Spicy Sausage Casserole

My parents live in France. And if there’s one thing I’ve learned it’s that the French make amazing sausages. They are just so meaty!

This has the downside of making them reasonably high in fat. BUT they are low in everything else – carbohydrates (because they rarely add any filler), preservatives and all sorts of rubbish you will often find in UK versions (especially supermarket ones). They’re also high on taste, which is fine by me.

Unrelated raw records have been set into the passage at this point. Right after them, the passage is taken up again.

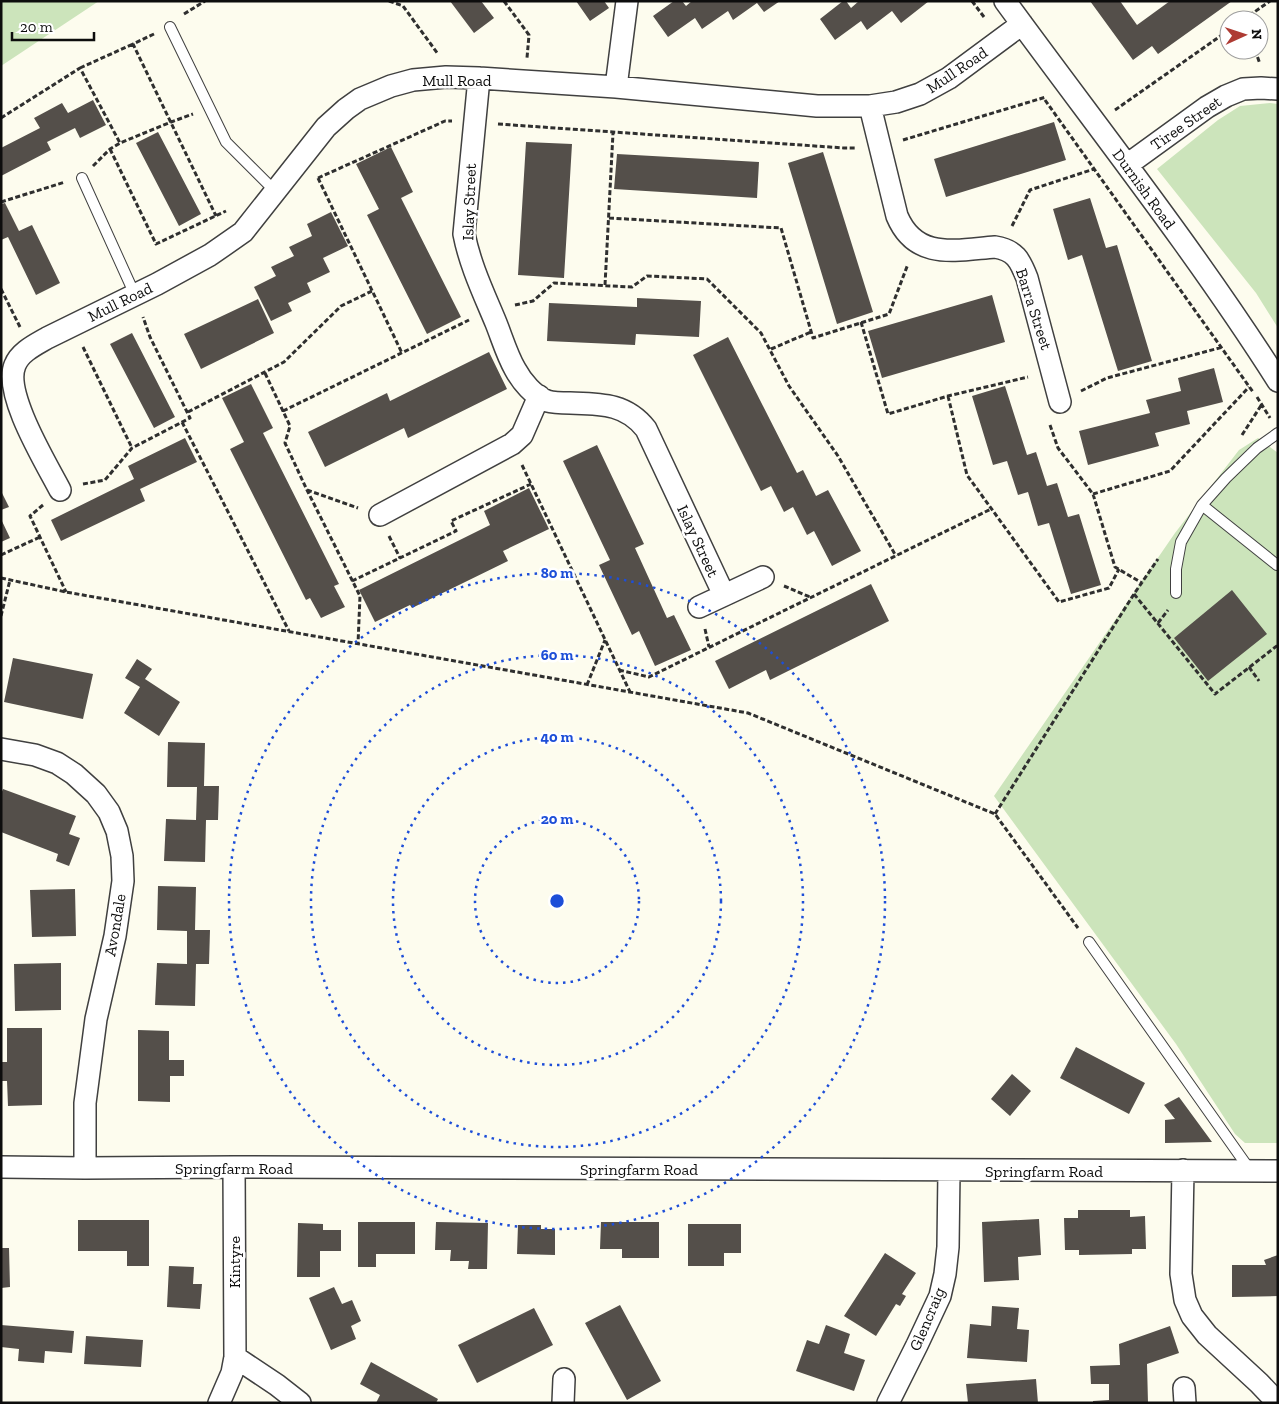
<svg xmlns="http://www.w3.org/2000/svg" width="1279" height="1404" font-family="'Zilla Slab',serif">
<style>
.green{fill:#cce4bb}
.building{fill:#544f4a}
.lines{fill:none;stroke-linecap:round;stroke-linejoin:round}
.service-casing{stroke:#404040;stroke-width:12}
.minor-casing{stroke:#404040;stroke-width:24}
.path{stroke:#2f2f2f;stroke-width:3;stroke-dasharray:5 2.5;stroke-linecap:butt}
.service{stroke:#fff;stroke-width:10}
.minor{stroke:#fff;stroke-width:21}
.ring{fill:none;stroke:#1d4ed8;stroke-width:2.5;stroke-dasharray:2.5 5}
.labels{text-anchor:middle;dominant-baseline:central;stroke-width:5;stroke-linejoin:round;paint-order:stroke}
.street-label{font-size:16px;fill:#0d0d0d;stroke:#fff}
.centre{fill:#1d4ed8;stroke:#fff;stroke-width:2.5}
.ring-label{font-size:15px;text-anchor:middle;font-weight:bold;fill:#1d4ed8;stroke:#fff;stroke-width:5;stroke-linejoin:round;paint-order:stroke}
</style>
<rect width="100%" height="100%" fill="#fdfcee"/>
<path class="green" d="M1,1h98l-98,65z
M1270,103l8,1v224l-22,-35 -99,-124 61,-49 22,-14z
M1258,438l20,15v690h-33l-10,-9 -59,-90 -182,-248 181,-263 64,-83z"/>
<path class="building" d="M450,1h31l13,17 -20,15z
M576,1h28l5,7 -19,13z
M674,1h8l4,5 6,-5h88l-16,11 -7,-9 -24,17 -5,-9 -26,18 -7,-11 -27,19 -15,-21z
M843,1h3l5,7 8,-7h70l-28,22 -9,-12 -25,19 -6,-9 -26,19 -15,-21z
M1090,1h30l17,24 33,-24h62l-74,53 -6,-8 -19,14z
M93,100l13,25 -26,13 -5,-10 -28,14 4,8 -50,26v-28l39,-20 -6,-10 28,-15 6,10z
M1054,122l12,38 -120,37 -12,-38z
M158,132l43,82 -22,12 -43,-83z
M526,142l46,2 -8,134 -46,-3z
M391,147l22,45 -12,6 60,119 -34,17 -60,-119 12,-6 -23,-45z
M823,152l50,160 -36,12 -49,-161z
M617,154l142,8 -2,36 -143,-9z
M1090,198l16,50 11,-3 35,116 -34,10 -36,-116 -14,5 -15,-51z
M5,203l14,28 13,-6 28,58 -24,12 -28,-58 -7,3v-36z
M331,212l17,34 -25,12 7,14 -23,11 4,9 -23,11 4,8 -21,10 -17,-34 22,-11 -5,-9 23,-11 -5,-9 23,-11 -5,-12z
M992,295l13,47 -123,36 -14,-47z
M637,298l64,3 -2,36 -63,-3 -1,11 -88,-4 2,-38 88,4z
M258,299l16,34 -73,36 -17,-35z
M132,333l43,84 -21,11 -44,-84z
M728,337l69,136 6,-3 13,26 12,-6 33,61 -29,15 -18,-35 -7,4 -14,-28 -9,5 -13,-26 -10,5 -68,-136z
M489,352l18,37 -99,49 -4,-10 -79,39 -17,-35 79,-39 3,8z
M1214,368l9,34 -36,9 3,13 -35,9 4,13 -71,19 -9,-34 71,-18 -4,-13 35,-9 -3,-13z
M251,384l22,44 -10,5 76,151 -5,2 11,21 -24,11 -11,-20 -4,2 -76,-151 14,-7 -22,-44z
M1005,386l22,69 9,-3 11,34 10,-3 11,34 11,-3 22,71 -30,9 -22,-71 -11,3 -10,-34 -10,3 -11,-34 -14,4 -21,-69z
M185,438l12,24 -57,27 5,12 -84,40 -10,-21 83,-41 -6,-13z
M597,445l47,99 -9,4 32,70 7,-3 17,35 -36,16 -16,-35 -7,4 -33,-70 11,-5 -47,-99z
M529,488l20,41 -46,22 5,10 -96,47 -2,-3 -35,17 -16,-32 131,-65 -6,-14z
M1,491l8,16 -8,3z
M1,519l9,19 -9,4z
M871,584l18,37 -119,59 -4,-10 -37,19 -14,-28z
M1232,590l35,44 -59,47 -34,-43z
M13,658l80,16 -10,45 -79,-17z
M137,659l15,10 -7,10 35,23 -21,34 -35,-23 16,-26 -15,-9z
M168,742l37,1 -1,43h15l-1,34h-12l-1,42 -41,-1 2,-42 30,1 1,-33h-30z
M3,789l73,27 -7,18 11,4 -11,28 -13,-5 2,-7 -57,-22v-38z
M158,886l38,1 -1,43h15l-1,34h-13l-1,42 -40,-1 2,-42 30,1v-33l-30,-1z
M75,889l1,47 -44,1 -2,-47z
M61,963v47l-46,1 -1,-47z
M7,1028h35v77l-34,1 -1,-25h-6v-19h6z
M138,1030l31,1v29h15v16h-14v26l-32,-1z
M1076,1047l69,36 -16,31 -69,-36z
M1012,1074l19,17 -21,25 -19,-17z
M1179,1097l33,45 -47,1v-23l10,-1 -11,-14z
M1078,1210h52v7l15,-1 1,33h-14v5l-53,1v-5h-14l-1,-32h14z
M1039,1219l2,36 -23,2 1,23 -35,2 -2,-60z
M78,1220h71v46h-22v-15h-49z
M358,1222h57v32h-39v13h-18z
M436,1222l52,1 -1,46h-19l1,-8h-19l1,-11h-16z
M601,1222h58v36h-37v-9h-22z
M298,1223l25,1v6h18v21h-21v26h-23z
M688,1224h53v29h-17v13h-36z
M518,1225h23v4h14v26l-38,-1z
M1,1248h8l1,39 -9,1z
M885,1253l31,20 -14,21 4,2 -6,10 -4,-2 -20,32 -32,-20z
M1278,1255v41l-46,1v-32h34l-2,-5z
M169,1266l25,1 -1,17h9l-2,25 -33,-2z
M334,1287l8,17 10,-4 9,21 -10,5 5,13 -25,11 -22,-52z
M620,1305l41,76 -34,19 -42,-77z
M992,1306l27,2 -2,21 12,1 -2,32 -60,-4 3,-34 21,2z
M534,1308l19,37 -76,38 -19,-38z
M1,1325l73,6 -2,22 -27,-2 -1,12 -26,-2 1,-12 -18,-2z
M826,1325l24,9 -6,19 21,7 -11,31 -58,-20 11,-31 12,4z
M1170,1326l9,27 -32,11 1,39h-55v-2l16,-1v-16h-18l-1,-18 30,-1 -1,-21z
M86,1336l57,4 -2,27 -57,-3z
M371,1362l67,37 -2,4h-60l4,-8 -20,-11z
M1036,1379l2,24h-70l-2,-19z"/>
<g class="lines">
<defs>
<path id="service" d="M170,27l56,115 49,49
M82,178l53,117
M1202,505l75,60
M1176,593v-24l5,-27 21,-37 24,-27 31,-30 21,-15
M1089,942l161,228"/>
<path id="minor" d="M1005,1c92,126 189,248 273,380
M479,78l-15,156c6,31 20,60 32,89 6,15 11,32 19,46 7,13 19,27 32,32 7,2 16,2 23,2 30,1 56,0 76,26l78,166
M616,87l11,-86
M870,106l27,110c19,45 59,34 98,31 20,3 25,13 32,31l33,124
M1127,165l80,-58 19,-11 17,-7 18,-1 17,1
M60,490c-14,-27 -57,-97 -45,-125 5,-13 20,-20 32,-27l110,-54 53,-29 33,-23 83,-105 20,-18 14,-10 31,-13 22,-6 33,-3 33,1 137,9 201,19h53l26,-4 24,-8 29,-16 73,-54
M380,515l132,-71 10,-9 17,-39
M699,607l64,-30
M1,749l34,6 22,8 17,11 22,20 13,18 8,19 5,25 1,25 -8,55 -19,83 -11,84v65
M1,1167l84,1 149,-1 1044,4
M1183,1170l-2,104 4,26 7,16 15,19 52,48 19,20
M235,1357l42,28 23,18
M1184,1388l1,15
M219,1403l13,-30 3,-16 -1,-190
M563,1403l1,-24
M888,1403l29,-58 23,-49 5,-22 3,-27 1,-76"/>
</defs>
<use href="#service" class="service-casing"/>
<use href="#minor" class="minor-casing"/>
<path class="path" d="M389,1l14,5 35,48
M504,1l25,34 -2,23
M972,1l12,16
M184,14l21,-13
M1243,20l27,-19
M154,34l-21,10 83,172
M1255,50l5,14
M80,68l53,-24
M1045,100l208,292
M1115,110l114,-80
M1,118l79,-50 40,75
M498,124l346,24h12
M903,140l143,-43
M110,149l46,95 70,-33
M93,166l17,-17 10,-6 51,-21 22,-8
M318,178l127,-57h7
M318,178l84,175
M1,202l64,-20
M609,218l172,10 32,110 76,-24 19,-50
M1012,226l18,-36 64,-21
M605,285l8,-152
M1,289l19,38
M515,305l18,-4 21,-18 78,4 15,-11 60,3 54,54 28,53 49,70 58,100
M861,322l27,92 60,-18 80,-19
M83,347l49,101
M771,349l40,-17
M265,373l25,53 -5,17 22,47 53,106 -2,48
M1081,391l26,-13 116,-31
M948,396l19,79 92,127 50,-14 10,-19
M1257,397l13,21
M283,411l186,-91
M188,412l96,-50 57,-56 31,-15
M182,422l107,209
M1050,425l8,23 35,46 22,73 27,16
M1242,435l20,-31
M522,465l108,227
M83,484l22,-4 27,-32 58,-30 -40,-81 -7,-20
M307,490l51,18
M1093,494l77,-23 79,-84
M43,505l-13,11 36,76
M389,536l11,22
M1,555l39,-18
M1,578l65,14 682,121 247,101 83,114
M352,581l104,-50 -5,-10 80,-37
M784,586l26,11
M1134,594l81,100 63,-49
M1,616l9,-36
M1158,623l10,-13
M705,629l4,18
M1249,667l10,14
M619,670l30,7 342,-168
M587,685l18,-45
M995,814l139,-220 24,-35"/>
<use href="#service" class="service"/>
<use href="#minor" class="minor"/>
</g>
<g class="ring">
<circle cx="557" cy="901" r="82"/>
<circle cx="557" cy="901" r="164"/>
<circle cx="557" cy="901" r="246"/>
<circle cx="557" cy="901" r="328"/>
</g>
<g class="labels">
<g class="street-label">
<text transform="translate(957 70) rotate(-34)">Mull Road</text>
<text x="457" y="80">Mull Road</text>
<text transform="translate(1186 123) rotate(-35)">Tiree Street</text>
<text transform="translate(1144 189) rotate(54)">Durnish Road</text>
<text transform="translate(469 202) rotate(-88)">Islay Street</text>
<text transform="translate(120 302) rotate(-26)">Mull Road</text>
<text transform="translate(1034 309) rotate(72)">Barra Street</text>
<text transform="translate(698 541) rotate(65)">Islay Street</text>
<text transform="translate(115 925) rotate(-80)">Avondale</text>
<text x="234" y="1168">Springfarm Road</text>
<text x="639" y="1169">Springfarm Road</text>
<text x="1044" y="1171">Springfarm Road</text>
<text transform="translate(234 1262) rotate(-90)">Kintyre</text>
<text transform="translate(927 1319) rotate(-67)">Glencraig</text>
</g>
</g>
<circle cx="557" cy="901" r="8" class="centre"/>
<g class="ring-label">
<text x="557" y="578">80 m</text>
<text x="557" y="660">60 m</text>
<text x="557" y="742">40 m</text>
<text x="557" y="824">20 m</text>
</g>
<rect width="1279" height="1404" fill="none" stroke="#0d0d0d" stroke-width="5"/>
<g transform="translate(1244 35) rotate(87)"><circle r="24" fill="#ffffff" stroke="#9e9e9e"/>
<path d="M0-4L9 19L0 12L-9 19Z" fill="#ae3b33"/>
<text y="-8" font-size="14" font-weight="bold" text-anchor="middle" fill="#0d0d0d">N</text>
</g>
<path d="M12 32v8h82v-8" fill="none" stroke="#0d0d0d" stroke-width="2.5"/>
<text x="20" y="32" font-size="15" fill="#0d0d0d" stroke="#ffffff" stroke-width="4" paint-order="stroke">20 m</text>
</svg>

This is therefore one of my higher Syn meals. But in true Leia-style I have already found a lower Syn alternative too 🙂

Serves 4 – 7 Syns per portion (depending on brand of sausages used)

Ingredients

  • Frylight
  • 1 large onion, chopped
  • 3 garlic cloves, chopped
  • 400g Merguez Sausages, chopped into several pieces
  • 1 red pepper, chopped
  • 3 large carrots, sliced into diagonal rounds
  • 200ml water
  • 1 tin cannellini beans
  • 1 tin red kidney beans
  • 1 tin black beans
  • 1 tin chopped tomatoes
  • 1 tin passata
  • 2 tbsp smoked paprika
  • 1 tbsp oregano
  • 1 tsp dried chilli flakes
  • 1 tsp garlic granules

Method

  1. Spray a large wok or crockpot with Frylight and soften the onion and garlic
  2. Add the sausages, peppers and carrot and continue to fry off until the sausages are cooked
  3. Add the water and simmer on a low heat until this is absorbed by the carrots
  4. Add the beans, tomatoes, passata, herbs and spices and mix well
  5. Simmer for 20-30 minutes or until reduced to a thick casserole
  6. Serve with your choice of speed foods (pictured with butternut squash chips and babyleaf spinach)

Variation

Use 2 packs of Heck Paprika Chicken Sausages (20) to reduce the Syns to 2.5 per portion!